_TASK_
Write out the lines, unchanged, from the one holding "exceptionally high galvanic" through the end of the rows, with both ends included. Leave the pictures out.

[Extracted page text data]

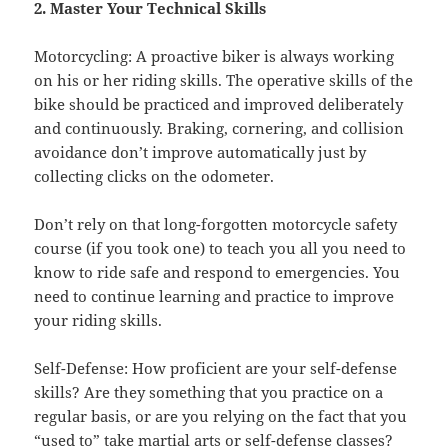
2. Master Your Technical Skills
Motorcycling: A proactive biker is always working
on his or her riding skills. The operative skills of the
bike should be practiced and improved deliberately
and continuously. Braking, cornering, and collision
avoidance don’t improve automatically just by
collecting clicks on the odometer.
Don’t rely on that long-forgotten motorcycle safety
course (if you took one) to teach you all you need to
know to ride safe and respond to emergencies. You
need to continue learning and practice to improve
your riding skills.
Self-Defense: How proficient are your self-defense
skills? Are they something that you practice on a
regular basis, or are you relying on the fact that you
“used to” take martial arts or self-defense classes?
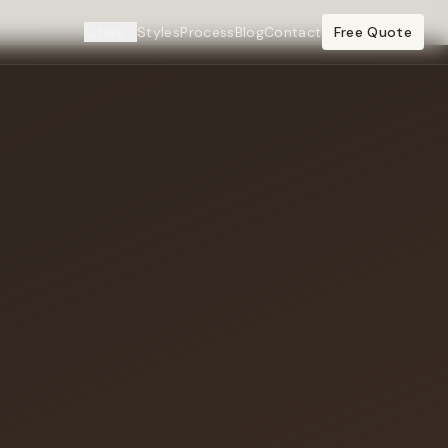
Cities
Styles
Process
Blog
Contact
Free Quote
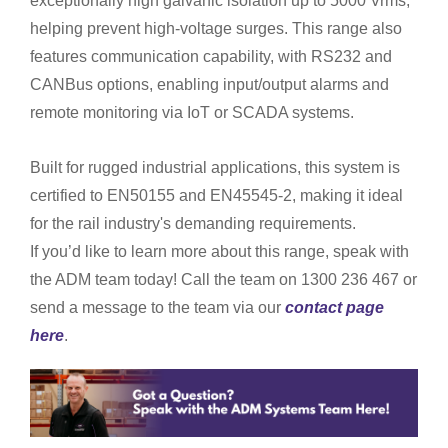
exceptionally high galvanic isolation up to 5000 Vrms,
helping prevent high-voltage surges. This range also
features communication capability, with RS232 and
CANBus options, enabling input/output alarms and
remote monitoring via IoT or SCADA systems.
Built for rugged industrial applications, this system is
certified to EN50155 and EN45545-2, making it ideal
for the rail industry's demanding requirements.
If you’d like to learn more about this range, speak with
the ADM team today! Call the team on 1300 236 467 or
send a message to the team via our
contact page
here
.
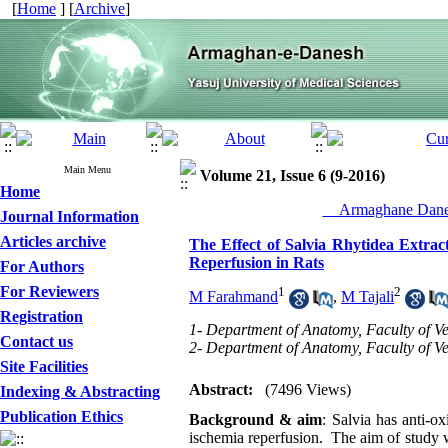
[
Home
] [
Archive
]
Main Menu
Volume 21, Issue 6 (9-2016)
Home
__Armaghane Danes
Journal Information
Articles archive
The Effect of Salvia Rhytidea Extrac
Reperfusion in Rats
For Authors
For Reviewers
1
2
M Farahmand
,
M Tajali
Registration
1- Department of Anatomy, Faculty of Vet
Contact us
2- Department of Anatomy, Faculty of Vet
Site Facilities
Abstract:
(7496 Views)
Indexing & Abstracting
Publication Ethics
Background & aim
: Salvia has anti-o
ischemia reperfusion. The aim of study wa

_TASK OUTPUT_
exceptionally high galvanic isolation up to 5000 Vrms,
helping prevent high-voltage surges. This range also
features communication capability, with RS232 and
CANBus options, enabling input/output alarms and
remote monitoring via IoT or SCADA systems.
Built for rugged industrial applications, this system is
certified to EN50155 and EN45545-2, making it ideal
for the rail industry's demanding requirements.
If you’d like to learn more about this range, speak with
the ADM team today! Call the team on 1300 236 467 or
send a message to the team via our
contact page
here
.
[
Home
] [
Archive
]
Main Menu
Volume 21, Issue 6 (9-2016)
Home
__Armaghane Danes
Journal Information
Articles archive
The Effect of Salvia Rhytidea Extrac
Reperfusion in Rats
For Authors
For Reviewers
1
2
M Farahmand
,
M Tajali
Registration
1- Department of Anatomy, Faculty of Vet
Contact us
2- Department of Anatomy, Faculty of Vet
Site Facilities
Abstract:
(7496 Views)
Indexing & Abstracting
Publication Ethics
Background & aim
: Salvia has anti-o
ischemia reperfusion. The aim of study wa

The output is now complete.